Long Way
1. Season a nice sprinkle of salt and pepper on both sides of the belly --not too much. Wrap the Pork Belly in two layers of tin-foil and roast it slow for 275 F. Leave the wrapped-up Pork Belly in tin foil to rest until it reaches room temperature and it's ready to be refrigerated.
2. Refrigerate overnight in its juices (in the tin foil).
3. Slice the cooled Pork Belly into 1/2 inch pieces.
4. In a bowl, whisk together the rice vinegar, soy sauce and the minced ginger, garlic and optional Serrano.
5. Heat up a saute pan, cast iron or wok with a little bit of high temperature oil (like peanut or Canola) on high heat and sear your sliced Pork Belly. Allow each side of the Pork Belly to brown and swirl in some oil as you’re adding more slices (don’t overlap slices).

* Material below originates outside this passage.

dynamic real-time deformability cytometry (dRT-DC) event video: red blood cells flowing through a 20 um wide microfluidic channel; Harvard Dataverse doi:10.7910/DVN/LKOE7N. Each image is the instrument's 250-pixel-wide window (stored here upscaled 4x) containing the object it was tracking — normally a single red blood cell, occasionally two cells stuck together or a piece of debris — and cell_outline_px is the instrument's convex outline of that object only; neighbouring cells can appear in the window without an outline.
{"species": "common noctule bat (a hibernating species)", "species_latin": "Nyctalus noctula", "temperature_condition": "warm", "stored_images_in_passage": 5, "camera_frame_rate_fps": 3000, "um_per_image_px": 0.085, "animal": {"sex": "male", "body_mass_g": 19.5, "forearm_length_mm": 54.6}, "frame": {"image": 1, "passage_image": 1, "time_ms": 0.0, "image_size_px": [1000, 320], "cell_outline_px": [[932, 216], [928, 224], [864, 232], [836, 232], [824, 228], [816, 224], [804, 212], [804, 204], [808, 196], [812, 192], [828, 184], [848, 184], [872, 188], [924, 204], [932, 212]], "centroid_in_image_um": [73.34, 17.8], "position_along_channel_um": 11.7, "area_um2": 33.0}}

6. Lower to medium-low heat and add the ginger, soy sauce & rice vinegar. Allow each slice to simmer in the sauce for 10 minutes.
**Quick way
(pre-heat oven to 425F)
1. Season a nice sprinkle of salt and pepper on both sides of the belly --not too much.
2. Brown your belly. Heat up your cast iron or oven safe saute pan to high temperature. Use high temperature oil (like peanut or canola) and wait until your pan begins to smoke to before you place the belly. Sear each side (edges, too) of the belly leaving each area beautifully brown.
3. Foil the top of your cast iron & bake the pork for 20 minutes on each side until it reaches temperature (150F). Let it rest for 10 mins and slice in ½ inch slices.
4. With your pan at medium heat, add the soy sauce to coat the bottom of the pan & mix in the minced garlic and serrano pepper. Place the sliced pork belly in the pan without them overlapping. Add the rice wine vinegar to deglaze and caramelize the bellies. Make sure to equally flip these over.
PREPARING THE MAYO
Mix the minced Serrano with the mayo and refrigerate until you are ready to assemble the Baos.
QUICK PICKLE THE VEGGIES
1. Combine all of your prepared veggies in a stainless steel bowl (it’ll help them cool faster).
2. Bring your Vinegar, water, sugar and salt to a rapid boil. Boil for 2 mins.
3. Pour the boiling vinegar mix into the veggies and refrigerate overnight.
**For faster cooling veggies place the veggies in a larger bowl with water and place it in the freezer for a couple hours (don’t let them freeze).